In other words venous blood back jets into the brain and stretches the largest veins of the brain that take the brunt of the crushing force, causing them to balloon out and strain nearby surrounding myelinated nerves. Researchers studying normal pressure hydrocephalus surmized many years ago that stretching from something as simple as edema alone was enough to break myelin. Basically speaking, myelin, is simply no match for the massive forces generated by whiplash and other similar severe type traumas. Trauma can generate significant pressure in the veins of the entire body never mind the brain. What’s more, pressure associated with trauma often causes rapid, acute rises in surrounding tissue pressures.

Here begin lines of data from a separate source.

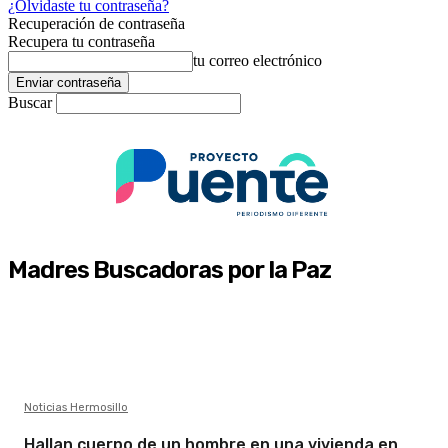
¿Olvidaste tu contraseña?
Recuperación de contraseña
Recupera tu contraseña
tu correo electrónico
Buscar
Madres Buscadoras por la Paz
Noticias Hermosillo
Hallan cuerpo de un hombre en una vivienda en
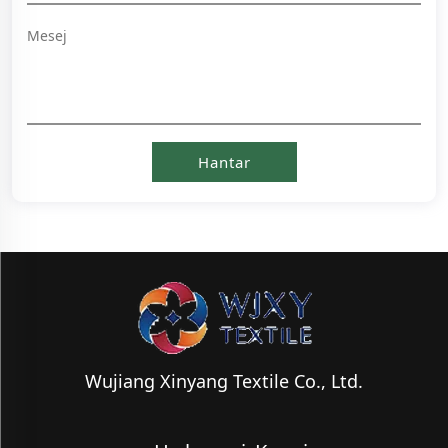
Wujiang Xinyang Textile Co., Ltd.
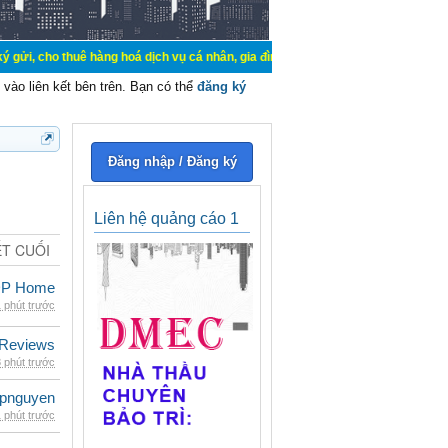
uê hàng hoá dịch vụ cá nhân, gia đình. Mua bán, ký gửi, cho thuê thiết bị hệ t
vào liên kết bên trên. Bạn có thể
đăng ký
Đăng nhập / Đăng ký
Liên hệ quảng cáo 1
ẾT CUỐI
SDP Home
 phút trước
 Reviews
 phút trước
epnguyen
 phút trước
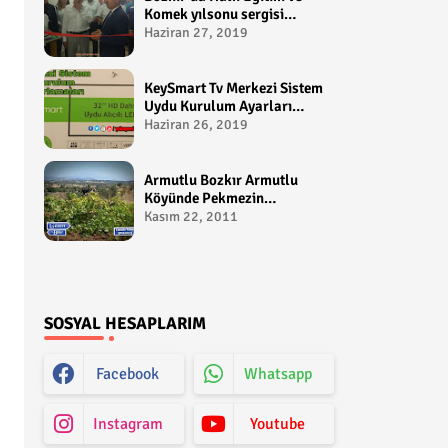
Komek yılsonu sergisi
gerçekleştirildi-
Haziran 27, 2019
yakupcetincom - Bozkir
Videolari
KeySmart Tv Merkezi Sistem
Uydu Kurulum Ayarları
Video anlatım -
Haziran 26, 2019
yakupcetincom - Yakup
Çetin
Armutlu Bozkır Armutlu
Köyünde Pekmezin
Hikayesi:Gezen Bilir Kontv
Kasım 22, 2011
SOSYAL HESAPLARIM
Facebook
Whatsapp
Instagram
Youtube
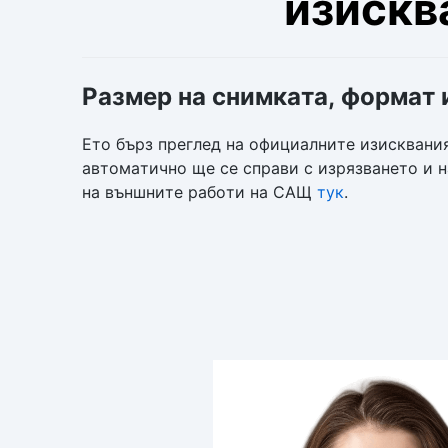
изискв
Размер на снимката, формат 
Ето бърз преглед на официалните изисквани
автоматично ще се справи с изрязването и 
на външните работи на САЩ
тук
.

In contrast to trauma, normal inversion and Valsalva maneuvers cause reverse flows into the brain. Hanging upside down or standing on your head causes inversion flows. A Valsalva maneuver is performed by blowing real hard against maximum resistance. Pilots and scuba divers use Valsalva maneuvers to control pressure in the brain and ears respectively. The famous trumpet player “Satchmo” Louis Armstrong performed Valsalva maneuvers when he played long powerful high sustained notes. His neck and facial veins would buldge and his eyes would literally pop out. Technically speaking, he should have blown his cork before middle age if inversion flows were a problem. Instead he lived a good and long life. Additionally, Olympic style competition weight lifters do Valsalva maneuvers when they lift heavy weights. In this regard, Valsalva maneuvers are beneficial in that they help shore up, stabilize and strengthen the spine.

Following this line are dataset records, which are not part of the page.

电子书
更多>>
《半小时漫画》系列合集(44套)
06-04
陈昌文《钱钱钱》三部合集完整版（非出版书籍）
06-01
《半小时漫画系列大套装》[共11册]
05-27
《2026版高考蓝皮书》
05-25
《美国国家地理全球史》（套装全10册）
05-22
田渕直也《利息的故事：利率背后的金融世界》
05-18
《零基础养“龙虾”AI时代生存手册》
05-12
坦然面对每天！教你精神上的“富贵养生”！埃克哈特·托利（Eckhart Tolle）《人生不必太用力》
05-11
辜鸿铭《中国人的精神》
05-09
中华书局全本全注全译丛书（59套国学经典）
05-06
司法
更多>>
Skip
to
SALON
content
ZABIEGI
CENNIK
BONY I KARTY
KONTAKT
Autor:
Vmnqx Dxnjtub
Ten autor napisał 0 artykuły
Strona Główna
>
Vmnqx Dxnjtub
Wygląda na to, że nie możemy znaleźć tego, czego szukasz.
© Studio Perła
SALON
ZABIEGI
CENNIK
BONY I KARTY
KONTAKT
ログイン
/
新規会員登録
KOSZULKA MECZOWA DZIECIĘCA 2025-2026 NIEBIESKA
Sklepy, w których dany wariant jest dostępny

In light of inversion flows and Valsalva maneuvers, I decided decades ago to study bats, whales and giraffes because of the extreme inversion flows they face during head inversion and deep dives. It turned out to be a great idea. As I expected, these mammals appear to have developed compensatory mechanisms. Based on my studies, it is my opinion that giraffes use the extra large spaces inside their skull called diploe as a drip pan to catch blood that has been rerouted during head inversion. I discussed the diploe in humans and their role in brain cooling in previous posts.
This extra large rather handsome looking giraffe with the beautiful bedroom eyes and full sensous lips, also has a particularly distguished prominent bump over the paranasal bones of the nose. I believe that large giraffes use these extra special, strategically located bumps, called accessory horns, to further increase the capacity of the accessory drainage system of the diploe during head inversion. The challenge for humans is just the opposite. Humans developed compensatory mechanisms to contend with upright posture. Interestingly, the valveless veins of the skull and spine appear to play similar roles in all the mammals mentioned above. What is even more fascinating is that humans and whales use the vertebral veins to stabilize intracranial pressure (ICP) and fluid mechanics in the brain but in completely opposite ways. In brief, moderate inversion flows don’t appear to be the problem. On the other hand, acute venous back jets are an entirely different story.

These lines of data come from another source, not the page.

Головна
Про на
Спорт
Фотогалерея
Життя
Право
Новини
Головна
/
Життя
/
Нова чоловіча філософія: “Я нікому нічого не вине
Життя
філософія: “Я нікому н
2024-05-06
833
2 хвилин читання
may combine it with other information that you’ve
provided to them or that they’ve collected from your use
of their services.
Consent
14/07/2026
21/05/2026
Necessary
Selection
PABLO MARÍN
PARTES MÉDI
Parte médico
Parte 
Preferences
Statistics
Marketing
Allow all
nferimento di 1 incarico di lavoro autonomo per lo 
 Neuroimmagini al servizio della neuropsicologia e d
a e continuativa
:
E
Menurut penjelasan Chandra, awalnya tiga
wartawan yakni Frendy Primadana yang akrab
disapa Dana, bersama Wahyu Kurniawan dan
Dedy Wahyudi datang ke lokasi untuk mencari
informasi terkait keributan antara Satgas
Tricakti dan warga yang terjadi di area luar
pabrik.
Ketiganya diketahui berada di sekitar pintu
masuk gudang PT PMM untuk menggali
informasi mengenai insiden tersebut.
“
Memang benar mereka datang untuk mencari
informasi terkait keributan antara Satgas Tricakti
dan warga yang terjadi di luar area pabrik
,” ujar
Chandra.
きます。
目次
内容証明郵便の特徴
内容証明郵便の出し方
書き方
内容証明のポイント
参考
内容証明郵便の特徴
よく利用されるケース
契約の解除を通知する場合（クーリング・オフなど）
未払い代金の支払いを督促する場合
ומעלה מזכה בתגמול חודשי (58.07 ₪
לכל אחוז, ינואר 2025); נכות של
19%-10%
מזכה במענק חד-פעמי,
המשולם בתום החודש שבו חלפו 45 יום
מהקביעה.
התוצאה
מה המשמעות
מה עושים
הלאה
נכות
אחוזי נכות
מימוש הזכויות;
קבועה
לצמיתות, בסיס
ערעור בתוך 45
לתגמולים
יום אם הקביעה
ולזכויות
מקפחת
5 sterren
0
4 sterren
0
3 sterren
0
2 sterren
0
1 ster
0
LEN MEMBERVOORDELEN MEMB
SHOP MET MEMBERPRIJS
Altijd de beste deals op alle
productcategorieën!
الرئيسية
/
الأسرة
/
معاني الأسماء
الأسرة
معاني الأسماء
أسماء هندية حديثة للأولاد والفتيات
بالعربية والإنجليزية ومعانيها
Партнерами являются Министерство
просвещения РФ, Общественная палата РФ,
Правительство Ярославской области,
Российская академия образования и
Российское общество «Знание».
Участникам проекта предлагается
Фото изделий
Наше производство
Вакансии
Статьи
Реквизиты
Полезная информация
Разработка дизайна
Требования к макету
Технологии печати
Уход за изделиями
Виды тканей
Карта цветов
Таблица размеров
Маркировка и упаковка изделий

Unfortunately, back jets don’t explain the full story behind the lesions you find in the cord. Again, that’s where Schelling’s theory makes the most sense. I will discuss cord lesions in MS in my next post. In contrast to massive pressure from venous back jets that stretch nearby myelin in the brain, according to Schelling the myelin in the cord simply snaps due to shear forces acting on attachment points inside the cord itself. Those shear forces are amplified by a Tsunami of CSF waves flowing backwards through the subarchnoid space of the cord.